(Transcribed page contents)

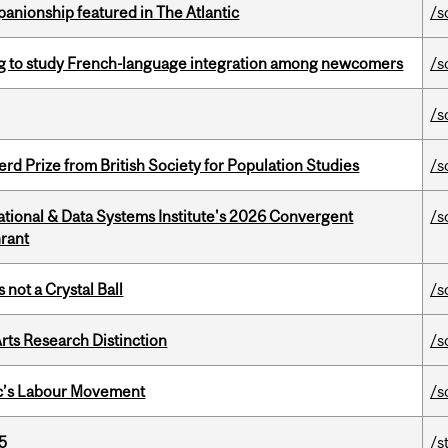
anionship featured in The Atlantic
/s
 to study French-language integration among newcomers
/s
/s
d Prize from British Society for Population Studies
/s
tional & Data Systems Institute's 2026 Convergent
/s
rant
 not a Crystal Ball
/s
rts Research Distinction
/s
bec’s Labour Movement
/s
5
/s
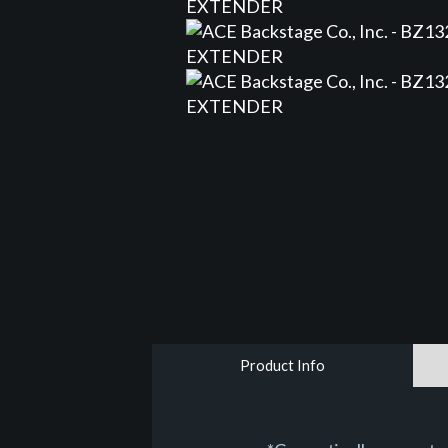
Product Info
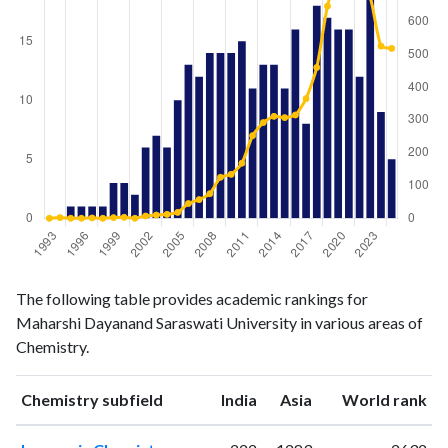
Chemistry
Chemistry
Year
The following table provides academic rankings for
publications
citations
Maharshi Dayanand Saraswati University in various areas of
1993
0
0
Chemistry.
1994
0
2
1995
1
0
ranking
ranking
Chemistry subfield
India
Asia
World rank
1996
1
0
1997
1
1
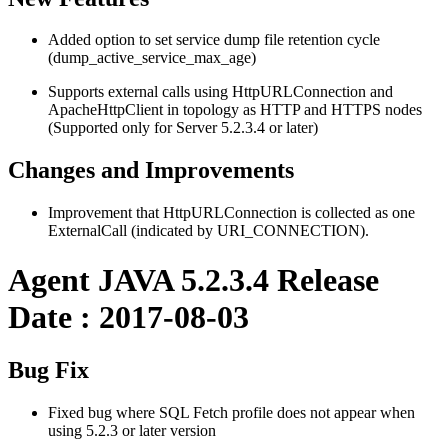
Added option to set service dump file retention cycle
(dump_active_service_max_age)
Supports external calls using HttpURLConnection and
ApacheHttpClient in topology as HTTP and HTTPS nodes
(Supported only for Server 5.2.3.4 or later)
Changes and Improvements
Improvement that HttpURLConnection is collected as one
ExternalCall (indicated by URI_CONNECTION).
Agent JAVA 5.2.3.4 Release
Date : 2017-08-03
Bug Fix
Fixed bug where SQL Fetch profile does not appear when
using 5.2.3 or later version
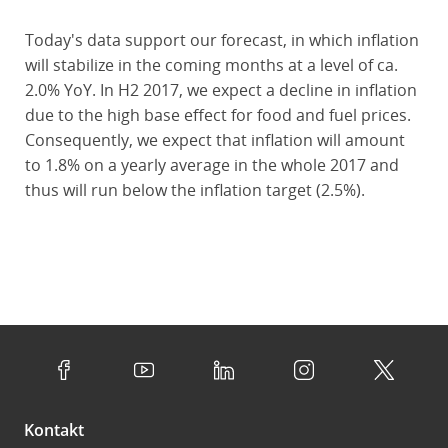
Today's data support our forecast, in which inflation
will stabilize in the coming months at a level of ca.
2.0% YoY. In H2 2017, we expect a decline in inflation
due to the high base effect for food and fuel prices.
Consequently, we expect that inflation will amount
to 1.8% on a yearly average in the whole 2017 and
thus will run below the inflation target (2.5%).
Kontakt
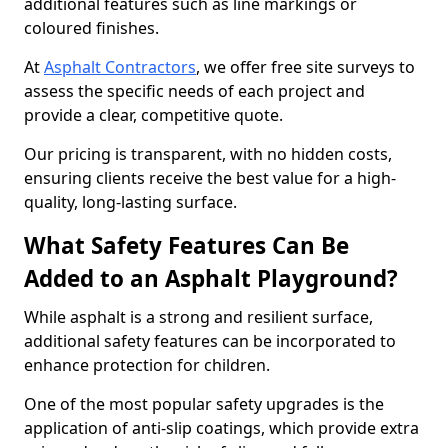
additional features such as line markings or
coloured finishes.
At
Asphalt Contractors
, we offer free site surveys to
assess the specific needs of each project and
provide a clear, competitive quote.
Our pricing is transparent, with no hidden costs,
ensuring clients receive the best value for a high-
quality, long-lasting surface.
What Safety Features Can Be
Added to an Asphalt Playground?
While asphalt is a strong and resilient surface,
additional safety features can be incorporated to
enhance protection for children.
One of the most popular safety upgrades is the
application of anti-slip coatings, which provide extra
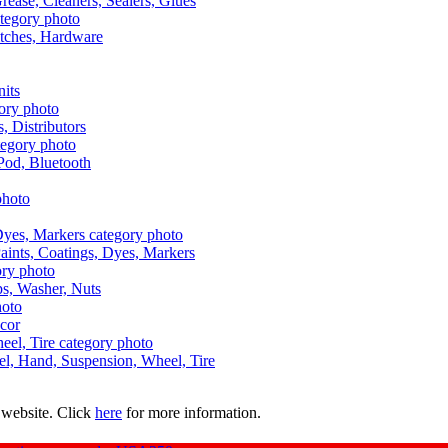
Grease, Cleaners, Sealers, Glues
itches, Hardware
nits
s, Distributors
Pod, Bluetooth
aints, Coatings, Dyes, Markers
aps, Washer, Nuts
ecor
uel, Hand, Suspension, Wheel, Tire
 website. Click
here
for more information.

...

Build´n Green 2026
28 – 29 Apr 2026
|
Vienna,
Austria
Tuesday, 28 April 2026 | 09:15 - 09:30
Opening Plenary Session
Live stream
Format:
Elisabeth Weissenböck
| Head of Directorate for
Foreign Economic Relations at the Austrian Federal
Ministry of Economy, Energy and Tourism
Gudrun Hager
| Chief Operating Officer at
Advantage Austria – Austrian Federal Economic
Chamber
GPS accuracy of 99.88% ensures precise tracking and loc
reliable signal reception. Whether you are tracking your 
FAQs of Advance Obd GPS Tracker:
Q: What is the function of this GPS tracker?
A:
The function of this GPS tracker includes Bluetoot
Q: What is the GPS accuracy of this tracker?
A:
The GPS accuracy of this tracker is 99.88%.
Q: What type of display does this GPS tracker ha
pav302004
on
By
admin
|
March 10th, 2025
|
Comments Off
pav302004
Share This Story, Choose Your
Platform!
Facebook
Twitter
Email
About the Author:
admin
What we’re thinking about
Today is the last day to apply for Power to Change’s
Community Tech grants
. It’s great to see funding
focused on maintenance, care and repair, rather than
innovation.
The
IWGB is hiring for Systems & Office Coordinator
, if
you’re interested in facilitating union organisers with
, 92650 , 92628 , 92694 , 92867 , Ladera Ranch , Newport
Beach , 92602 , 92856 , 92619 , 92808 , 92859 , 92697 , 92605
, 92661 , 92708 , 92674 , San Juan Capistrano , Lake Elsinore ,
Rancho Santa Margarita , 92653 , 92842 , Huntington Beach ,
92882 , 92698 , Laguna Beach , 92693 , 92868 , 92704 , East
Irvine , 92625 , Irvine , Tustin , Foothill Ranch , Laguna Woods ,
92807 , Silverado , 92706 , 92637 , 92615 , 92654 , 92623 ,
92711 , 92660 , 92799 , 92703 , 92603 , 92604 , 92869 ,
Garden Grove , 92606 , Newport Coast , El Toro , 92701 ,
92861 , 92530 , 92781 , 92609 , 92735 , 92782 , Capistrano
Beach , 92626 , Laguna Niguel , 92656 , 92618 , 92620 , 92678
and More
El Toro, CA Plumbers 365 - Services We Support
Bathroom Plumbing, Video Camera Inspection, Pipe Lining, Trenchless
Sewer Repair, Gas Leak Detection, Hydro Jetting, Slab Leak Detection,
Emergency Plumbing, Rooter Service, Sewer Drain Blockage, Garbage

---

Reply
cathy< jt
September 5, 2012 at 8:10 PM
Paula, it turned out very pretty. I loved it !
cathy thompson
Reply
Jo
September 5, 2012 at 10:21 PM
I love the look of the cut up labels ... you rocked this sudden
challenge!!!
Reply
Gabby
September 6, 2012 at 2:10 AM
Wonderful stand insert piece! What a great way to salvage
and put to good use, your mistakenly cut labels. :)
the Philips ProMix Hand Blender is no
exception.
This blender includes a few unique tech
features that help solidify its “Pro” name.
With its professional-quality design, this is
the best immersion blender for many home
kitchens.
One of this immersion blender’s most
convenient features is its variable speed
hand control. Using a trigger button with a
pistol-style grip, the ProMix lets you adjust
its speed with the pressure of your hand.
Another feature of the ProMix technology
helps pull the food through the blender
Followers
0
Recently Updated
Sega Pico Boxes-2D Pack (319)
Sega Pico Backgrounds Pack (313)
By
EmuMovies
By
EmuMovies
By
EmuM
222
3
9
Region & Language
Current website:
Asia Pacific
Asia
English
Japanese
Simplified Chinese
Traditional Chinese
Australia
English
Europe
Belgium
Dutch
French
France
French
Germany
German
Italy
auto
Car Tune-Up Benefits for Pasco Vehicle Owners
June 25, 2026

§ **PROBLEM**
Copy the lines from the line containing "anionship featured in The Atlantic" up to and including the line containing "Product Info", word for word, leaving out the pictures.

§ **RESPONSE**
anionship featured in The Atlantic
/s
 to study French-language integration among newcomers
/s
/s
d Prize from British Society for Population Studies
/s
tional & Data Systems Institute's 2026 Convergent
/s
rant
 not a Crystal Ball
/s
rts Research Distinction
/s
bec’s Labour Movement
/s
5
/s
Product Info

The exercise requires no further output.